Surveyed students are happy about the educational programs they are taking from this faculty. “As in previous years,” the newspaper wrote in its lead story about the ranking, “perhaps the overriding conclusion from the Financial Times executive education rankings is that all the respondents to the survey are happy, and often extremely happy, with the service they get from the business schools.
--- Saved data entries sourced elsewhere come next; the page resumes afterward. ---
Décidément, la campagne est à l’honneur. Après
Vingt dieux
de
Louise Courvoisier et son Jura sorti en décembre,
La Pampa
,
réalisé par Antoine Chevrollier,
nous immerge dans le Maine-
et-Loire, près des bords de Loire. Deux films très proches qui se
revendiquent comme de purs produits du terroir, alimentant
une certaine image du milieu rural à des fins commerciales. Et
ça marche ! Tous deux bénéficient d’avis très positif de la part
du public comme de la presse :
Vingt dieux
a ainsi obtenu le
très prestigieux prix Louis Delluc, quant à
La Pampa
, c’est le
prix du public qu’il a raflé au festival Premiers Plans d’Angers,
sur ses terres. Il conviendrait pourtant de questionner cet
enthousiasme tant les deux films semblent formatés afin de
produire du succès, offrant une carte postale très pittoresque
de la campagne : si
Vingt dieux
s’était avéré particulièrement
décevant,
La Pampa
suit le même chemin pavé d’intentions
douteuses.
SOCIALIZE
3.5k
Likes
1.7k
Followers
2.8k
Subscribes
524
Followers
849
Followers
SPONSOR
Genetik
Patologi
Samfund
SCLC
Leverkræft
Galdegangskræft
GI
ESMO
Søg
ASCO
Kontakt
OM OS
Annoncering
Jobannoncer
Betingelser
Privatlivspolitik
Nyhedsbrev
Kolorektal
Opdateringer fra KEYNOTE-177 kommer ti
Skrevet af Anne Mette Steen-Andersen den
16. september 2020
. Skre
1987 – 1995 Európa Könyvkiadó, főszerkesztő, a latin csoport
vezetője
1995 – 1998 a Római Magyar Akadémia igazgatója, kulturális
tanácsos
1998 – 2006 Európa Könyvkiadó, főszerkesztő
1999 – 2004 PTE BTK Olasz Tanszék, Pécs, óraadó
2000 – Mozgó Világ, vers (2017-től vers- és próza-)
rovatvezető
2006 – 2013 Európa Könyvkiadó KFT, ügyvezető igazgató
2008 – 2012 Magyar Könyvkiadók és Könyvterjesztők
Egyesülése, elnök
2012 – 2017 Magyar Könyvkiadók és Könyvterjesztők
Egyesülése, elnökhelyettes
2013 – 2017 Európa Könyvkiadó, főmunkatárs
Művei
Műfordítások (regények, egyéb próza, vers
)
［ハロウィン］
If this is true in these days of economic uncertainty, then the international business school community can look to the future with confidence.”

“The executive education market has grown and matured tremendously in the last decade,” said Duke’s associate dean for executive education, John F. Cady. “Duke’s achievement of leadership in every segment of the executive education market is indicative of the commitment of talent and resources that the school has made to its mission of educating corporate leaders worldwide.”

Duke’s ranking for non-degree open-enrollment programs is based primarily on the school’s Advanced Management Program, Cady said. The program, designed for senior executives with global corporate experience, combines the diverse experience of an international cadre of executives with faculty ranked No. 1 in intellectual capital. The result is a collaborative learning experience that provides the knowledge, skills, and tools to begin to immediately improve business performance.

Fuqua also provides a portfolio of specialized programs and courses for all levels of management.

The full survey and accompanying news stories can be viewed at www.ft.com.